Das Projekt sollte jedoch nicht zum Anlass genommen werden, erneut in die Diskussion um die Privatisierung hoheitlicher Aufgaben einzutreten. Beim Jugendvollzug in Freien Formen handelt es sich unzweifelhaft um eine Aufgabe, für die der Funktionsvorbehalt des Artikels 33 Abs. 4 Grundgesetz zu gelten hat. Diese staatliche Pflichtaufgabe müsste das Land künftig mit eigenem Personal in eigenen Einrichtungen durchführen.

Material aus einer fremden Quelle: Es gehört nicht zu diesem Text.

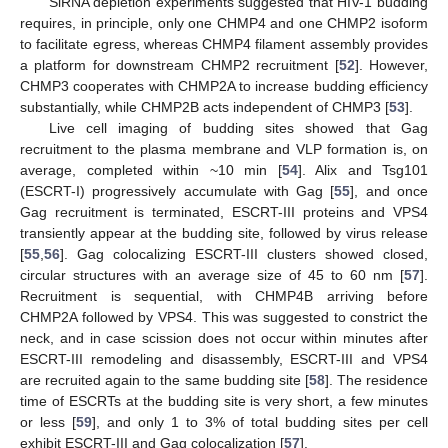
SiRNA depletion experiments suggested that HIV-1 budding
requires, in principle, only one CHMP4 and one CHMP2 isoform
to facilitate egress, whereas CHMP4 filament assembly provides
a platform for downstream CHMP2 recruitment [
52
]. However,
CHMP3 cooperates with CHMP2A to increase budding efficiency
substantially, while CHMP2B acts independent of CHMP3 [
53
].
Live cell imaging of budding sites showed that Gag
recruitment to the plasma membrane and VLP formation is, on
average, completed within ~10 min [
54
]. Alix and Tsg101
(ESCRT-I) progressively accumulate with Gag [
55
], and once
Gag recruitment is terminated, ESCRT-III proteins and VPS4
transiently appear at the budding site, followed by virus release
[
55
,
56
]. Gag colocalizing ESCRT-III clusters showed closed,
circular structures with an average size of 45 to 60 nm [
57
].
Recruitment is sequential, with CHMP4B arriving before
CHMP2A followed by VPS4. This was suggested to constrict the
neck, and in case scission does not occur within minutes after
ESCRT-III remodeling and disassembly, ESCRT-III and VPS4
are recruited again to the same budding site [
58
]. The residence
time of ESCRTs at the budding site is very short, a few minutes
or less [
59
], and only 1 to 3% of total budding sites per cell
exhibit ESCRT-III and Gag colocalization [
57
].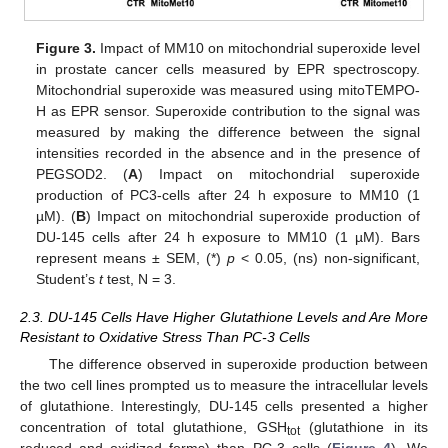
Figure 3.
Impact of MM10 on mitochondrial superoxide level
in prostate cancer cells measured by EPR spectroscopy.
Mitochondrial superoxide was measured using mitoTEMPO-
H as EPR sensor. Superoxide contribution to the signal was
measured by making the difference between the signal
intensities recorded in the absence and in the presence of
PEGSOD2. (
A
) Impact on mitochondrial superoxide
production of PC3-cells after 24 h exposure to MM10 (1
µM). (
B
) Impact on mitochondrial superoxide production of
DU-145 cells after 24 h exposure to MM10 (1 µM). Bars
represent means ± SEM, (*)
p
< 0.05, (ns) non-significant,
Student’s
t
test, N = 3.
2.3. DU-145 Cells Have Higher Glutathione Levels and Are More
Resistant to Oxidative Stress Than PC-3 Cells
The difference observed in superoxide production between
the two cell lines prompted us to measure the intracellular levels
of glutathione. Interestingly, DU-145 cells presented a higher
concentration of total glutathione, GSH
(glutathione in its
tot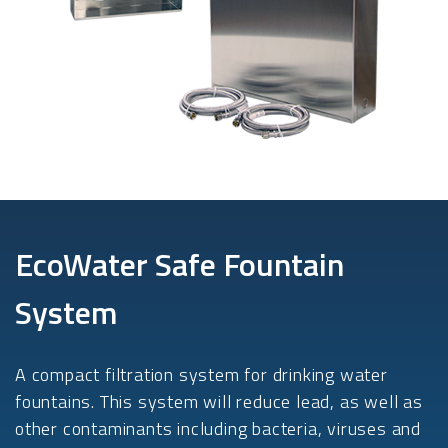
EcoWater Safe Fountain
System
A compact filtration system for drinking water
fountains. This system will reduce lead, as well as
other contaminants including bacteria, viruses and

Der Koalitionsvertrag hat unterschiedliche Reaktionen ausgelöst. Für den Bereich des Vollzuges hat sich Landesvorsitzender Ulrich Biermann verhalten optimistisch geäußert: „Es ist erfreulich, dass der Vollzug keinen konzeptionellen Wechselbädern ausgesetzt werden soll und dass sich die Koalitionäre zu einer aufgabenangemessenen Personalausstattung bekennen. Wenn jetzt noch die Steigerung der Attraktivität und der Aufstiegsmöglichkeiten hinzutreten, könnte man zufrieden sein.“
Die Ungewissheit hinsichtlich der Gestaltung des Modellprojekts „Jugendvollzug in Freien Formen“ wird der BSBD NRW zum Anlass nehmen, sehr schnell mit dem neuen Justizminister ins Gespräch zu kommen, um die Position der Gewerkschaft zu verdeutlichen. Allen Beteiligten sollte allerdings bewusst sein, stellte Biermann unmissverständlich fest, dass eine „Privatisierung durch die Hintertür“ die künftige Zusammenarbeit erheblich belasten würde.